The Hadoop Distributed File System (HDFS) implements a permissions model for files and directories that shares much of the POSIX model. Each file and directory is associated with an owner and a group. The file or directory has separate permissions for the user that is the owner, for other users that are members of the group, and for all other users. For files, the r permission is required to read the file, and the w permission is required to write or append to the file. For directories, the r permission is required to list the contents of the directory, the w permission is required to create or delete files or directories, and the x permission is required to access a child of the directory.

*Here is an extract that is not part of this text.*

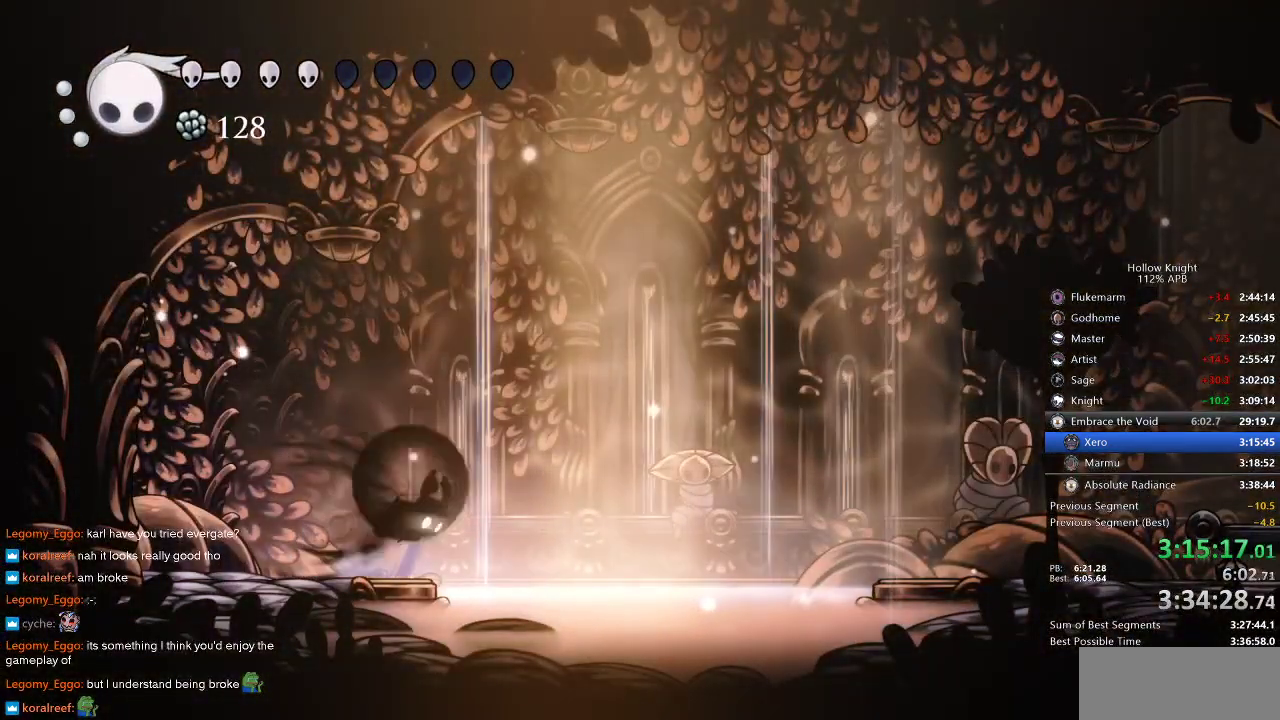
{"keys": ["right"], "events": [[33, "dash", "down"], [100, "jump", "up"], [150, "dash", "up"]]}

In contrast to the POSIX model, there are no sticky, setuid or setgid bits for files as there is no notion of executable files. For directories, there are no setuid or setgid bits directory as a simplification. Collectively, the permissions of a file or directory are its mode. In general, Unix customs for representing and displaying modes will be used, including the use of octal numbers in this description. When a file or directory is created, its owner is the user identity of the client process, and its group is the group of the parent directory (the BSD rule).
Each client process that accesses HDFS has a two-part identity composed of the user name, and groups list. Whenever HDFS must do a permissions check for a file or directory foo accessed by a client process,
- If the user name matches the owner of foo, then the owner permissions are tested;
- Else if the group of foo matches any of member of the groups list, then the group permissions are tested;
- Otherwise the other permissions of foo are tested.
If a permissions check fails, the client operation fails. HDFS has permissions model for files and directories similar to POSIX, with three types of permission: the read permission (r), the write permission (w), and the execute permission (x).
The read permission is required to read files or list the contents of a directory. The write permission is required to write a file or, for a directory, to create or delete files or directories in it. The execute permission is ignored for a file because you can’t execute a file on HDFS (unlike POSIX), and for a directory this permission is required to access its children.
Each file and directory has an owner, a group, and a mode. The mode is made up of the permissions for the user who is the owner, the permissions for the users who are members of the group, and the permissions for users who are neither the owners nor members of the group. By default, Hadoop runs with security disabled, which means that a client’s identity is not authenticated.